Littlefeather was living in San Francisco as a radio personality and Native American rights activist — she'd participated in the Native occupation of Alcatraz in the late 1960s — when Brando started speaking publicly about his support of Native Americans.

She said she was skeptical at first. So she got her neighbor, director Francis Ford Coppola, to deliver the movie star a letter she wrote that quizzed him about his intentions.

"It took him a year to get back to me," she said. "But eventually he did."

Littlefeather said she could see Brando was sincere from his response. They began a friendship, which led to his request for her to stand in for him at the Oscars.

She said her stand at the 1973 Oscars wasn’t in vain.

"The press showed up in South Dakota," she said. "And they blasted open the story of Wounded Knee."

But it ruined her career in the entertainment industry.

"I was boycotted from that time forward," said the actress, who appeared in a few films — like the 1973 release "Counselor at Crime" — before the work dried up. "I was never allowed on any of the major television shows, major productions of films."

There still aren’t many lead roles for Native Americans today.
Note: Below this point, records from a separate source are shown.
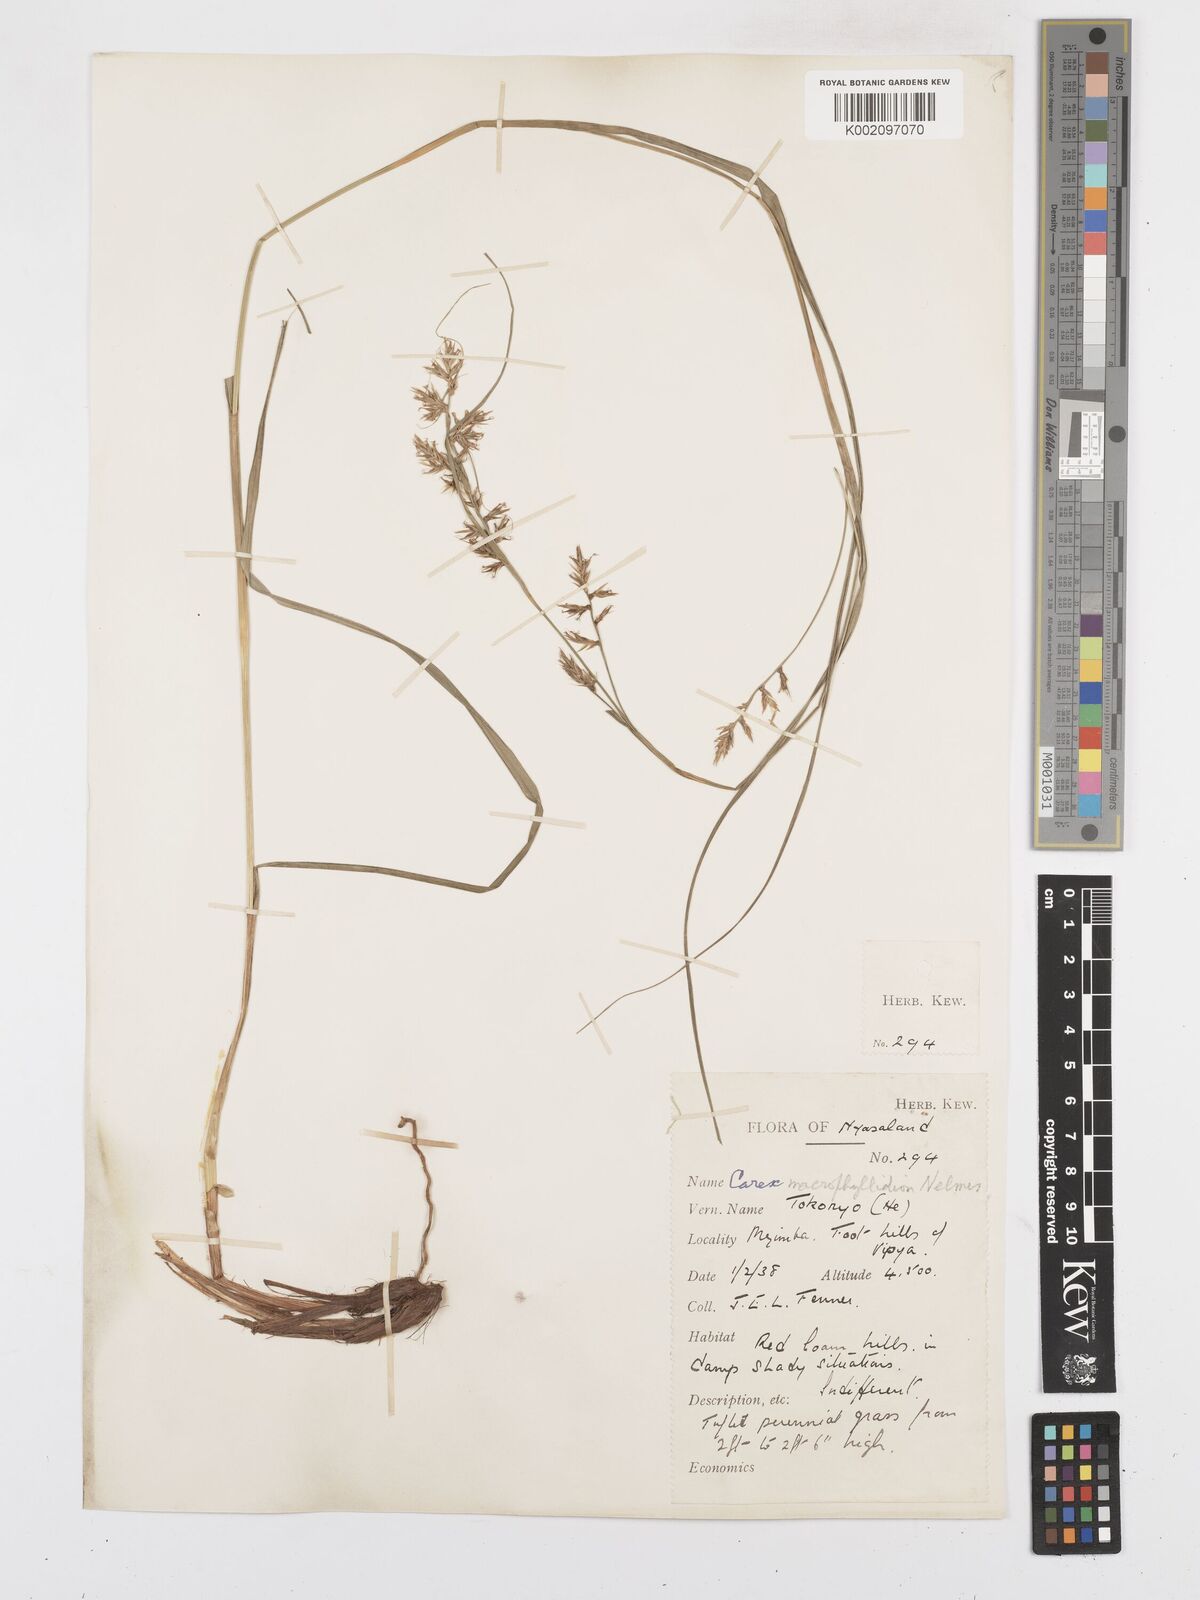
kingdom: Plantae
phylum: Tracheophyta
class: Liliopsida
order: Poales
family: Cyperaceae
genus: Carex
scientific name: Carex macrophyllidion
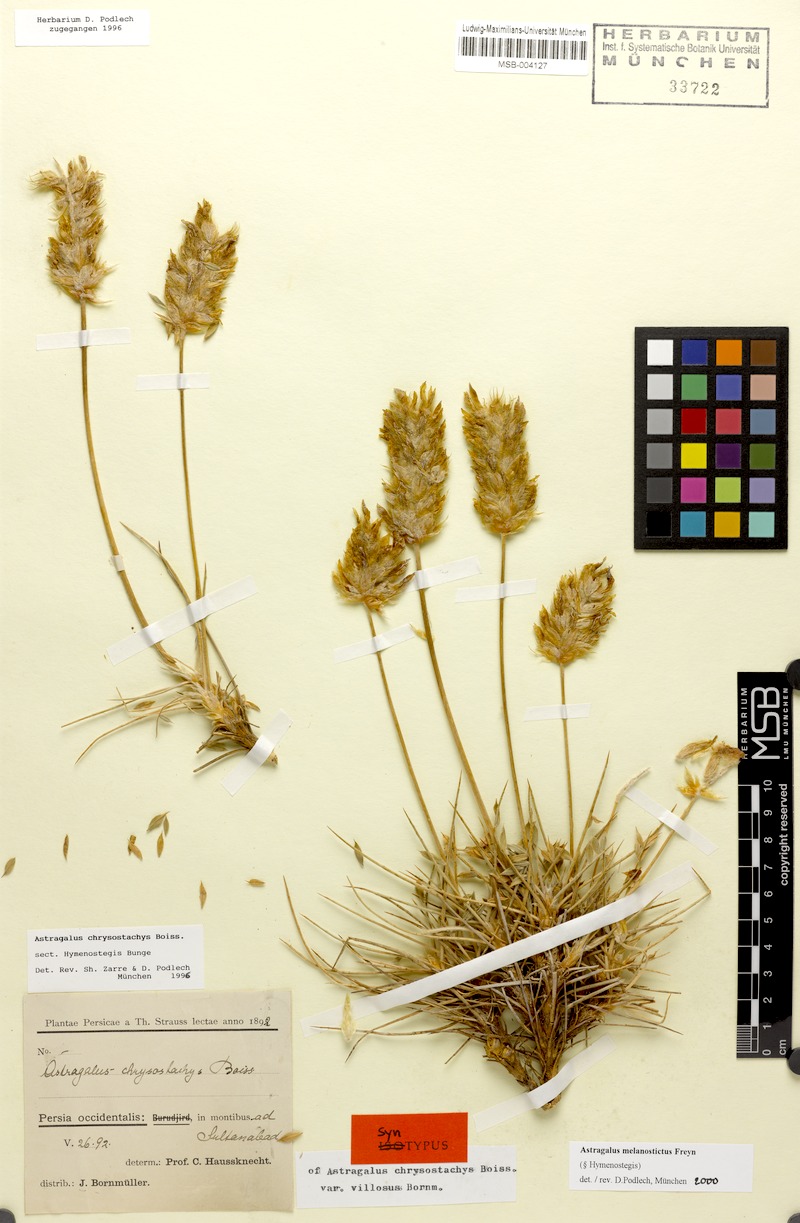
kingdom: Plantae
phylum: Tracheophyta
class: Magnoliopsida
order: Fabales
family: Fabaceae
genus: Astragalus
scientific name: Astragalus melanostictus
But things are slowly changing.

Apache actress Sivan Alyra Rose recently became the first indigenous North American to star in a Netflix series,"Chambers," last year. Also in 2019, Cherokee actor Wes Studi won an honorary Academy Award, becoming the first Native American to win an Oscar since songwriter Buffy Sainte-Marie received a nod for her theme song "Up Where We Belong" from the movie "An Officer and a Gentleman" in 1983.

At a recent Commonwealth Club talk in San Francisco, Oglala Lakota film producer Sarah Eagle Heart credited Littlefeather with paving the way for people like her.

"Those of us that had to come afterwards in the industry, I know are grateful for you standing up and fighting for us to have a voice and for our issues to be heard as well," Eagle Heart said.

Littlefeather was a special guest at that event.

"This is one of the reasons why I refused that Academy Award," Littlefeather responded. "I wanted to break barriers. I wanted to see young actresses acting not specifically a cowboy and Indian role but a role being anything on the screen that you want to be."

Littlefeather shares information about her life, activism and pioneering stand at the 45th Academy Awards in the recently released documentary, "Sacheen, Breaking the Silence."